Integrating TP53AIP1 analysis within comprehensive cancer signaling network investigations requires strategic experimental design and data integration approaches:

• PI3K/Akt Pathway Integration:

  • Experimental approach: Analyze TP53AIP1 overexpression effects on PI3K and Akt phosphorylation status

  • Technical methodology:

    • Western blot for phospho-PI3K (p-PI3K), total PI3K, phospho-Akt (p-Akt), and total Akt

    • Quantify phosphorylation ratios relative to total protein

  • Mechanistic investigation:

    • Use specific PI3K inhibitors (LY294002, wortmannin) to determine pathway dependency

    • Assess feedback mechanisms through time-course experiments

  • Functional correlation:

    • Link pathway suppression to apoptotic responses and cell cycle arrest

    • Quantify MDM2 expression changes as downstream readout

• p53 Signaling Network Analysis:

  • Upstream regulation:

    • Analyze p53DINP1 expression and its correlation with TP53AIP1 induction

    • Investigate Ser-46 phosphorylation dynamics using phospho-specific antibodies

  • Downstream effects:

    • Multiplex analysis of p53 target genes (p21, PUMA, NOXA, BAX)

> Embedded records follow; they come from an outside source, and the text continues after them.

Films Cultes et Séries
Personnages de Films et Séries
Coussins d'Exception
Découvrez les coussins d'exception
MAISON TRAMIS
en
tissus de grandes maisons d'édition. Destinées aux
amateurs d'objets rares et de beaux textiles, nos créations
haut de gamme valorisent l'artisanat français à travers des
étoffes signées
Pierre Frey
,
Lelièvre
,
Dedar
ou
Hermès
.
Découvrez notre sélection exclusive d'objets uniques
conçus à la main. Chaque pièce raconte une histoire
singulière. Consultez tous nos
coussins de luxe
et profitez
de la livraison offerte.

    • Chromatin immunoprecipitation to identify p53 binding at TP53AIP1 promoter

  • Integrated approaches:

    • Implement p53 pathway-focused arrays before/after TP53AIP1 modulation

    • Use CRISPR screens to identify synthetic lethal interactions

• Apoptotic Pathway Integration:

  • Intrinsic pathway components:

    • Measure Bax/Bcl-2 ratio changes following TP53AIP1 modulation

    • Analyze mitochondrial membrane potential and cytochrome c release

  • Execution phase analysis:

    • Quantify cleaved caspase-9 and cleaved caspase-3 activation kinetics

    • Implement caspase activity assays for functional confirmation

  • Systems approach:

    • Apply apoptosis inhibitors to determine pathway dependencies

    • Utilize protein interaction studies to identify direct binding partners

• Cell Cycle Regulatory Network:

  • G0/G1 arrest mechanisms:

    • Analyze cyclin D1, CDK4/6 expression following TP53AIP1 overexpression

    • Quantify p21 induction as potential mediator of cell cycle arrest

  • S-phase entry regulation:

    • Measure BrdU incorporation to quantify DNA synthesis

    • Analyze E2F transcriptional activity using reporter assays

  • Integrated cell cycle analysis:

    • Synchronize cells to determine phase-specific effects

    • Implement FUCCI system for live-cell cycle visualization

• Multi-Omics Integration Strategies:

  • Transcriptomic profiling:

    • RNA-seq before/after TP53AIP1 modulation to identify gene expression networks

    • Pathway enrichment analysis to determine affected signaling cascades

  • Proteomic approaches:

    • Phosphoproteomics to identify altered signaling nodes

    • Interaction proteomics (IP-MS) to map TP53AIP1 protein complexes

  • Epigenomic integration:

    • ChIP-seq for histone modifications at TP53AIP1-regulated genes

    • DNA methylation analysis of TP53AIP1 promoter in various cancer types

• Systems Biology Approaches:

  • Network modeling:

    • Construct protein-protein interaction networks centered on TP53AIP1

    • Implement Boolean network models of integrated pathways

  • Pathway perturbation analysis:

    • Combine targeted inhibitors with TP53AIP1 modulation

    • Identify synergistic and antagonistic pathway interactions

  • Computational prediction:

    • Use machine learning to predict TP53AIP1 interactors

    • Develop predictive models of therapy response based on TP53AIP1 status

• Translational Research Integration:

  • Therapeutic combination studies:

    • Test TP53AIP1 modulation with conventional therapies

    • Identify synthetic lethal interactions for targeted approaches

  • Biomarker development:

    • Correlate TP53AIP1 expression with therapy response

    • Develop multivariate predictive models incorporating pathway activation status

  • Clinical sample analysis:

    • Implement multiplex immunohistochemistry for simultaneous pathway visualization

    • Validate findings in patient-derived organoids or xenografts

These integrated approaches provide a comprehensive framework for positioning TP53AIP1 within the broader context of cancer signaling networks, potentially revealing new therapeutic targets and biomarkers for clinical application.